Many of us have heard about being in the zone. Athletes like Tiger Woods, Nolan Ryan and Lance Armstrong come by it naturally. In 1989, the year I ran 12 sub 2:20 marathons I was in the zone. This phenomenon can be described as the ability to relax in order to achieve optimal performance.
To achieve our best performances requires more than just learning how to relax. We must achieve a balance between being relaxed and comfortably aroused. The key is to discover a way to understand what it takes to make you relaxed before a race or hard workout and combine that with a level of confidence and excitement about what is possible for you to accomplish.
According to Dr.
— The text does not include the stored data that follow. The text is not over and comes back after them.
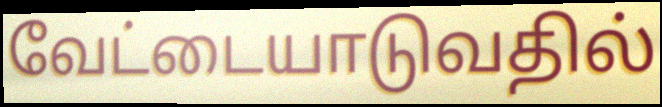
வேட்டையாடுவதில்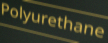
Polyurethane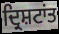
ਦ੍ਰਿਸ਼ਟਾਂਤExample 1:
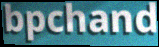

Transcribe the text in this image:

bpchand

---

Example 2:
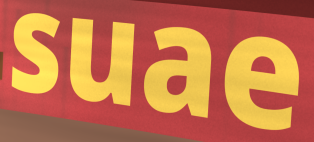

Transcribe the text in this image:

suae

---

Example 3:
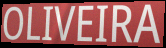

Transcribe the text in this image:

OLIVEIRA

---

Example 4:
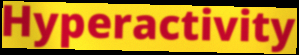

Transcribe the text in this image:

Hyperactivity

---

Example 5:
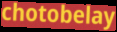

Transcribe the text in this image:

chotobelayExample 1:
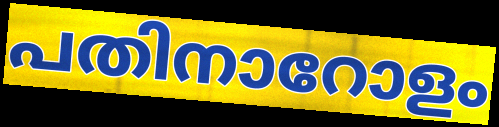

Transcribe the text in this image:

പതിനാറോളം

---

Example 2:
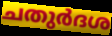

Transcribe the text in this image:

ചതുർദശ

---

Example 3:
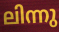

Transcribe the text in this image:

ലിന്നു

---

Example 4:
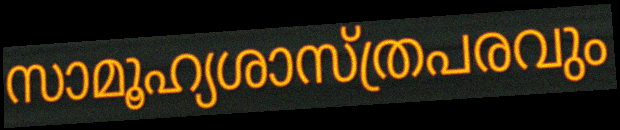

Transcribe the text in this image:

സാമൂഹ്യശാസ്ത്രപരവും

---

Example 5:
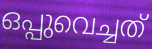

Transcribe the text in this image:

ഒപ്പുവെച്ചത്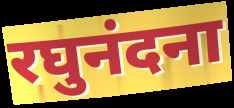
रघुनंदना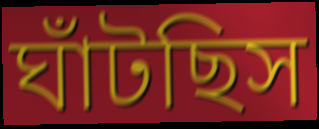
ঘাঁটছিস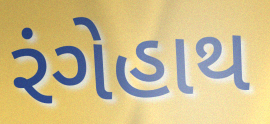
રંગેહાથ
Jerry Lynch, a nationally renown sports psychologist, writer and distance runner, "Regardless of personal level of arousal, optimal performances on any given day relate directly to your ability to stay away from those overly excitable levels that create wasted energy and detract from your ability to do your best."
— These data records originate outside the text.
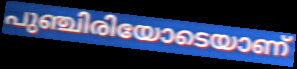
പുഞ്ചിരിയോടെയാണ്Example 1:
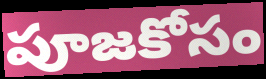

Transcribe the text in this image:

పూజకోసం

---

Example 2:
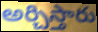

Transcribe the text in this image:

అర్చిస్తారు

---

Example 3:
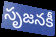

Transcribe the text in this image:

సృజనకీ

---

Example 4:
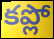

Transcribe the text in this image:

కప్లో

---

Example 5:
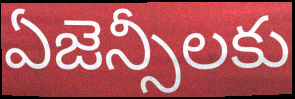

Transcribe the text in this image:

ఏజెన్సీలకు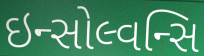
ઇન્સોલ્વન્સિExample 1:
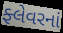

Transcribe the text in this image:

ફ્લેવરનાં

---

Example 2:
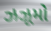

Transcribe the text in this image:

ઝઝૂમો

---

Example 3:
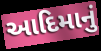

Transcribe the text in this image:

આદિમાનું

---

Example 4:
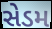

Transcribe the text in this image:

Without getting too technical, our running style is controlled by the cerebral cortex part of our brain. It relays information to the limbic system that controls our emotions survival instincts and automatic reflexes. The limbic system in turns sends signals to the spinal chord that moves our legs and arms. What's important to know it that if we have too many negative, stressful and confusing thoughts it will disrupt the sequence of commands to the brain and make it impossible to relax. At the same time we can create too much tension to enable us to be adequately aroused.
Relaxed running will lead to peak performances. The martial art of Aikido teaches that the less we force our efforts the more efficient and effective we become. In marathoning we can liken this to conserving energy and direct our focus to running smarter. A mantra we can use is "Soft is Strong" an ancient wisdom that has been used by a number of Olympic athletes.
There is no one right way to relax. All of us can find techniques that will work for us. Dr. Jerry Lunch and Dr. Warren Scott in their book "Running Within" suggest four key areas to pay attention to: Breadthwatching Deer, horses and most other animals use their nostrils to breath in while running. Facewatching facial muscles control most of the tension in the rest of the body. If you can "let the meat hang from the bones" you will automatically create a looseness throughout the body. Bodywatching learn how to relax the shoulders and carry your arms low. It is a habit that can be developed. Wordwatching Use words like run smart rather than run hard or glide and float rather than push.
Tip of the Week: Over training or racing can cause staleness. Know when your body is over doing it and take a short break when you aren't enjoying your running.